# Tall guy and squats



## FordFan (Apr 2, 2013)

Guys lil help here. I'm 6'1" and trying to get the "sweep" and just overall quad development. My main problem is squats.

I'm not scared of em. I love them. My problem is going low without the old saying of knees going past the toes.

When I try to keep knees back, I can only go about knees at. 90 deg angle. Even just doing the bar, it's awkward and kills my knees ( and I almost lose balance).

Tried spreading legs past shoulder width, toe angles, etc. any advice here guys? I wrap my knees but just don't want to do any damage.


----------



## colochine (Apr 2, 2013)

I'm 6 even and I can only go parallel without it being uncomfortable.

Front squats I can go ATG though.


----------



## Ironbuilt (Apr 2, 2013)

I'm 6-2.5 ..Ford work quads by isolated quad machine . Standard leg extenstion machine.and even machine front squats if available. And when them bitches feel the pump then squat so weight won't need to be as heavy and rep the hell out a them.  . And never say can't...thanks IB.

Grow the hammy along with which will be used instead of knees for base support.


----------



## Ironbuilt (Apr 4, 2013)

Ford thought of you today my friend
Leg day..
We did dumbbell lunges with one leg bent 90' on a flat bench
.talk about tough.cardio and quad all in one bro
Do it or walking lunges with a bar.
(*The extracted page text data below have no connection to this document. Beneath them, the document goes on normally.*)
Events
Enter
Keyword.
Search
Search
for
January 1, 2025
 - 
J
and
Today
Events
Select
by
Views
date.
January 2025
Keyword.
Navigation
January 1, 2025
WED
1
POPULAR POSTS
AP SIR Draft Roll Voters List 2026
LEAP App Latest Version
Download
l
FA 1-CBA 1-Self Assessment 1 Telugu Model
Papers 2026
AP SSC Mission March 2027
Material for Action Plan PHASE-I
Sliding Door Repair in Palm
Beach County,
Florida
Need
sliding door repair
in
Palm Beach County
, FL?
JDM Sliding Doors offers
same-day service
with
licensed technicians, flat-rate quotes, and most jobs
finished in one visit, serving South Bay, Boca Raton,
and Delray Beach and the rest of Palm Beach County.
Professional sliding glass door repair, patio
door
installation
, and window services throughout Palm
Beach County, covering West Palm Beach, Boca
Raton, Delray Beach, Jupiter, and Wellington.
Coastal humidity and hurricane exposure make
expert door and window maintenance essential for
Ib


----------



## omegachewy (Apr 4, 2013)

Ironbuilt said:


> I'm 6-2.5 ..Ford work quads by isolated quad machine . Standard leg extenstion machine.and even machine front squats if available. And when them bitches feel the pump then squat so weight won't need to be as heavy and rep the hell out a them.  . And never say can't...thanks IB.
> 
> Grow the hammy along with which will be used instead of knees for base support.



perfect advice. im a shortish guy, but my taller friends have the same prob, and this does wonders for them. 

Also, ass to grass is over rated, especially for your goals. me being short, I tend to go very deep, but past 90, youre mainly doing glutes and hams anyhow. and don't forget, your muscles out grow tendons, so don't slam on too much weight if youre not using something to increase soft tissue synthesis (tb500, gh, gh peps etc)


----------



## Big-John (Apr 4, 2013)

FordFan said:


> Guys lil help here. I'm 6'1" and trying to get the "sweep" and just overall quad development. My main problem is squats.
> 
> I'm not scared of em. I love them. My problem is going low without the old saying of knees going past the toes.
> 
> ...



I know how yo feel! I am 6'4:sniper:


----------



## Sylva (May 1, 2013)

I'm 6'1 and the squat is one of my favorite lifts. As far as form I generally take a slightly wide than shoulder width stance with my toes pointed slightly out. 

When I sit back to start the movement I break at the hips first then the knees, I think may people start the movement at the knees and that can cause knee pain, IMO. Also, when I sit back and down into the squat, it creates a natural tension on my quads, hams, butt etc and as I go lower that tension builds, you should be able to feel the point where you're posterior chain is loaded the most, once i reach that point(parallel) I go back up. 

I think a lot of people just sit down and not back and that forces you to use your knees as a your breaks so to speak and that tears them up. Use your muscles to control the movement, not the joint. 

This is a 3 year old vid of me squatting  but I think you can kind of see what i'm saying. Not saying my form is the best in this vid(it's def improved since then) but it's not bad and maybe you can get some ideas from watching it. 


5/3/1 wave3/wk3 squat - YouTube


----------



## FordFan (May 1, 2013)

I like the description Sylva. I do have a tendency to use my knees as brakes. Thanks for your description.

Ib, the dumbbell lunges you are talking about, I have a love/hate relationship with them. Love what they do, but man they burn. But I do em!!


----------



## turbobusa (May 1, 2013)

Good post Sylva. The common coaching chant in PL training --sittting sitting sitiing . chest out . Heal drive chest chest out!Warm those hips and hams well
take your time BJ with your warmups . Work form first and foremost.
Remember -- Like a machine perfect rep every rep. If you really want 
to get your lifts moving you need a good partner or partners to give you confidence under wt. If you feel secure your mind is at ease and allows better focus without worry of getting pinned . Thanks, T


----------